I think it was in David Flanagan's Javascript: the Definitive Guide (recommended) that I picked up on the <meta name="content-script-type" content="text/javascript; charset=UTF-8"> tag, and, similarly, content-style-type, which lets you pick a default content-type for the <script> and <style> tags respectively (or so it would seem, to the naked eye).
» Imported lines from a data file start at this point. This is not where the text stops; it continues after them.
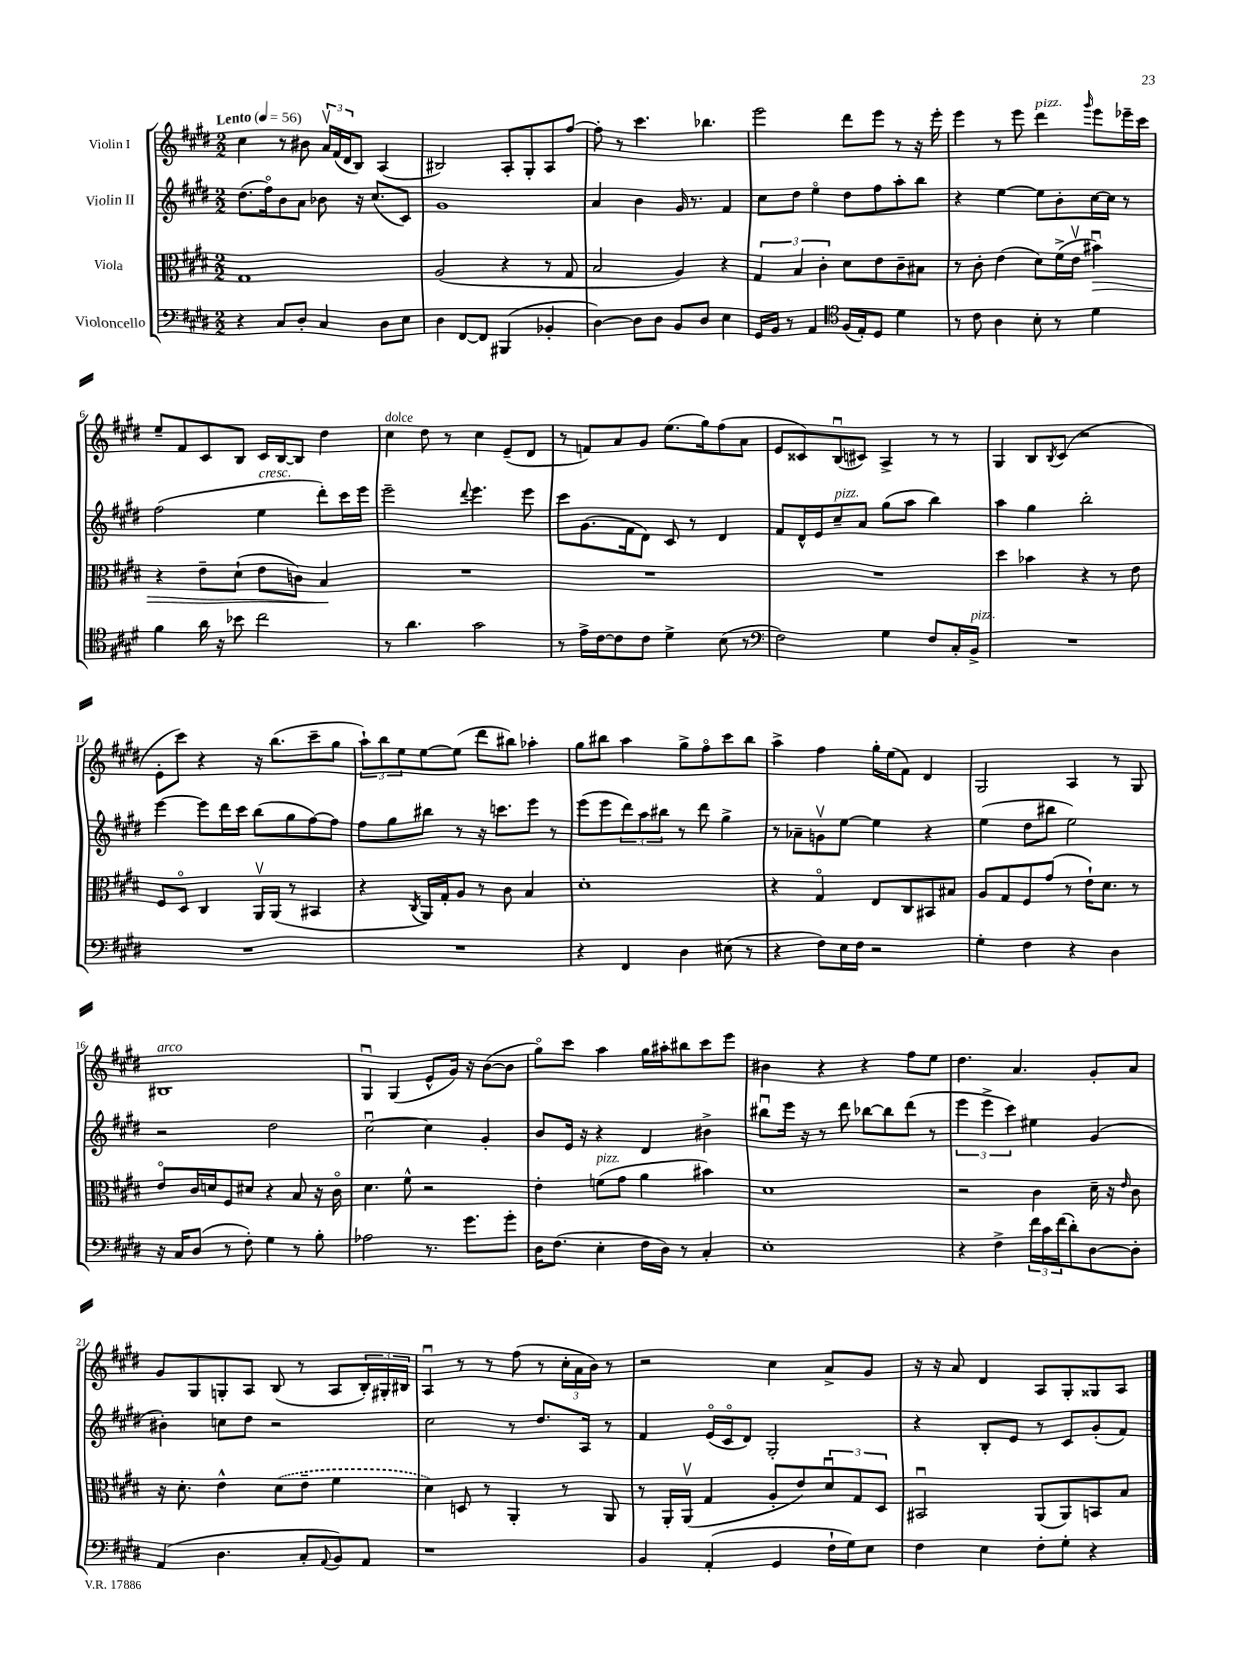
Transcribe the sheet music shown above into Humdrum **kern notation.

**kern	**kern	**kern	**kern
*staff4	*staff3	*staff2	*staff1
*clefF4	*clefC3	*clefG2	*clefG2
*k[f#c#g#d#]	*k[f#c#g#d#]	*k[f#c#g#d#]	*k[f#c#g#d#]
*M2/2	*M2/2	*M2/2	*M2/2
*MM56	*MM56	*MM56	*MM56
4r	1G#	(8.dd#	4cc#
.	.	16ff#o)	.
8C#	.	8b	8r
8D#'	.	8a	8b#
4C#	.	8b-	24av
.	.	.	(24f#
.	.	.	24d#
.	.	16r	8B)
.	.	(8.cc#	.
8D#	.	.	(4A
8E	.	8c#)	.
=	=	=	=
4D#	(2A	1g#	2B#)
[8FF#	.	.	.
8FF#]	.	.	.
(4BBB#	4r	.	8A'
.	.	.	8G#'
4BB-'	8r	.	8A
.	8G#	.	[8ff#
=	=	=	=
[4D#)	2B	4a	8ff#']
.	.	.	8r
8D#]	.	4b	4.ccc#
8D#	.	.	.
8BB	4A)	16g#	.
.	.	8.r	.
8D#	.	.	4.bb-
4E	4r	4f#	.
=	=	=	=
16GG#	6G#	8cc#	2eee
16BB	.	.	.
8r	.	8dd#	.
.	6B	.	.
4AA	.	4eeo	.
.	6c#'	.	.
*clefC4	*	*	*
(16F#	8d#	8dd#	8ddd#
16E')	.	.	.
8D#	8e	8ff#	8eee
4d#	8c#~	8aa'	8r
.	8B#	8bb	16r
.	.	.	16eee'
=	=	=	=
8r	8r	4r	4eee
8c#	8c#'	.	.
4A	(4e	[4ee	8r
.	.	.	8eee
8B'	8d#)	8ee]	4ddd#
8r	(16f#^	8b'	.
.	16ev	.	.
.	.	.	16qqggg#
4d#	4b#u)	[16cc#	8eee
.	.	16cc#]	.
.	.	8r	16eee-~
.	.	.	16ccc#
=	=	=	=
4f#	4r	(2ff#	8ee~
.	.	.	8f#
16a	8e~	.	8c#
16r	.	.	.
8b-	(8d#`	.	8B
2cc#	8e	4ee	16c#
.	.	.	[16B
.	8c)	.	8B]
.	4B	8ddd#')	4dd#
.	.	16ccc#	.
.	.	16eee	.
=	=	=	=
8r	1r	2eee~	4cc#
4.a	.	.	.
.	.	.	8dd#
.	.	.	8r
.	.	8qqddd#	.
2g#	.	4.eee	4cc#
.	.	.	(8e~
.	.	8eee	8d#
=	=	=	=
8r	1r	8ccc#	8r
16e^	.	(8.g#	8f)
[16c#	.	.	.
8c#]	.	.	8a
.	.	16f#	.
8c#	.	8d#)	8g#
4d#^	.	8c#	(8.ee
.	.	8r	.
.	.	.	16gg#)
(8B	.	4d#	(8ff#
8r	.	.	8a
=	=	=	=
*clefF4	*	*	*
2F#)	1r	8f#	8e
.	.	16d#^^	8c##)
.	.	16e	.
.	.	8cc#~	(8Bu
.	.	8a	8c#)
4G#	.	(8gg#	4A^
.	.	8aa	.
8F#	.	4bb)	8r
16C#'	.	.	8r
16BB^	.	.	.
=	=	=	=
1r	4dd#	4aa	4G#
.	4b-	4gg#	8B
.	.	.	8qB
.	.	.	(8c#
.	4r	2bb'	2r
.	8r	.	.
.	8e	.	.
=	=	=	=
1r	8F#	[4eee	8e'
.	8D#o	.	8ccc#)
.	4C#	8eee]	4r
.	.	16ddd#	.
.	.	16ccc#	.
.	16AAv	(8bb	16r
.	(16AA	.	(8.bb
.	8r	8gg#	.
.	4BB#	[8ff#)	8ccc#~
.	.	8ff#]	8gg#
=	=	=	=
1r	4r	8ff#	12aa`)
.	.	.	12bb
.	.	8gg#	.
.	.	.	12ee
.	8qC#	.	.
.	16AA)	8bb#	[8ee
.	16G#'	.	.
.	8A	8r	(8ee]
.	8r	16r	8ddd#
.	.	8.ccc	.
.	8c#	.	8bb#)
.	4B	8eee	4aa-'
.	.	8r	.
=	=	=	=
4r	1d#'	(8eee	8gg#
.	.	8eee	8bb#
4FF#	.	12ddd#)	4aa
.	.	12aa	.
.	.	12bb#	.
4D#	.	8r	8gg#^
.	.	8ddd#	8ff#o
(8E#	.	4gg#^	8ccc#
8r	.	.	8bb#
=	=	=	=
4r	4r	8r	4aa^
.	.	8a-~	.
8F#)	4G#o	8gv	4ff#
16E	.	[8ee	.
16F#	.	.	.
2r	8E	4ee]	16gg#'
.	.	.	(16ee
.	8C#	.	8f#)
.	8BB#	4r	4d#
.	8B#	.	.
=	=	=	=
4G#'	8A	(4ee	2G#
.	8G#	.	.
4F#	8F#	8dd#	.
.	(8g#	8bb#	.
4r	8r	2ee)	4A
.	16e`)	.	.
.	8.d#	.	.
4D#	.	.	8r
.	8r	.	8G#
=	=	=	=
16r	8eo	2r	1B#
16C#	.	.	.
(8D#	16c#	.	.
.	16d	.	.
8r	8F#	.	.
8F#')	8d#	.	.
4G#	4r	2dd#	.
8r	8B	.	.
8B'	16r	.	.
.	16c#o	.	.
=	=	=	=
2A-	4.d#	[2cc#u	4G#u
.	.	.	(4G#
.	8f#^^	.	.
8.r	2r	4cc#]	8e^^
.	.	.	16g#)
8.g#	.	.	16r
.	.	4g#'	([8b
8g#'	.	.	8b]
=	=	=	=
16D#	4e'	8b	8gg#o)
(8.F#	.	.	.
.	.	16e	8ccc#
.	.	16r	.
4E'	(8f	4r	4aa
.	8g#	.	.
16F#	4a	4d#	16gg#
16D#)	.	.	16aa#'
8r	.	.	8bb#
4C#'	4b#)	4b#^	8ccc#
.	.	.	8eee
=	=	=	=
1E'	1d#	8bb#u	4b#
.	.	16eee	.
.	.	16r	.
.	.	8r	4r
.	.	8ddd#	.
.	.	[8bb-	4r
.	.	8bb-]	.
.	.	(8ddd#	8ff#
.	.	8r	8ee
=	=	=	=
4r	2r	6eee	4.dd#
.	.	6eee^	.
4F#^	.	.	.
.	.	6ccc#)	.
.	.	.	4.a
24f#	4c#	4ee#	.
24c#	.	.	.
(24f#	.	.	.
8d#')	.	.	.
[8D#	16d#~	(4g#	8g#'
.	16r	.	.
.	16qqe	.	.
8D#']	8c#	.	8a
=	=	=	=
(4AA	16r	4b#')	8g#
.	8.d#'	.	.
.	.	.	8G#
4.D#	4e^^	8cc	8G'
.	.	8dd#	8A
.	(8d#	2r	(8B
8C#'	8e~	.	8r
8qqAA	.	.	.
8BB)	4f#	.	8A
8AA	.	.	24B')
.	.	.	24G#'
.	.	.	24B#
=	=	=	=
1r	4d#)	2cc#	4Au
.	8D	.	8r
.	8r	.	8r
.	4AA'	8r	(8ff#
.	.	8.dd#	8r
.	8r	.	24cc#'
.	.	.	24a
.	.	16A	.
.	.	.	24b)
.	8AA	8r	8r
=	=	=	=
4BB	8r	4f#	2r
.	16AA'	.	.
.	(16AAv	.	.
(4AA'	4G#	(16eo	.
.	.	16c#o	.
.	.	8d#)	.
4GG#	8A'	2G#'	4cc#
.	8e)	.	.
16F#`	12d#u	.	8a^
16G#)	.	.	.
.	12G#	.	.
8E	.	.	8g#
.	12D#	.	.
=	=	=	=
4F#	2BB#u	4r	16r
.	.	.	16r
.	.	.	8a
4E	.	8B'	4d#
.	.	8e	.
8F#'	(8AA	8r	8A
8G#'	8AA)	8c#	8G#'
4r	8BB	(8g#'	8G##
.	8B	8f#)	8A
==	==	==	==
*-	*-	*-	*-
I can't seem to find the book to verify the phrasing in JSDG, but at the time I read it, it sounded like a lovely way of doing away with the repetitive typing of type attributes for all tags of those kinds, throughout the entire document. Great!

Well, not so.

The HTML DTDs still require those type attributes (if you want your documents to verify as correct HTML), and the purpose of those meta tags is purely senseless standards masturbation mode and not this convenient Don't-Repeat-Yourself way of specifying a type and character set in one place only (so my ;charset=UTF-8 appendix is particularly misleading). The intent? Well, they mark the content type of the tag attributes (onclick="...", ..., style="...") where the HTML standard already declares sensible defaults. The relevant parts of the HTML standard linked above are very fuzzily phrased in terms of setting the default language for a document, so the misinterpretation is certainly very easy to do.

Thus it's not the ideal marriage with the pragmatic minimalist Douglas Crockford's advice of just dropping those type attributes all together and have browsers and web servers do the right thing for you. If you want your web pages to keep working after you have saved them (and their relatively linked required resources) to disk, you'd better keep those type attributes with charset specifications, or your browser will have to guess.

Which might not have been such a bad thing, had they only guessed UTF-8 for anything that could possibly be UTF-8. Oh, well.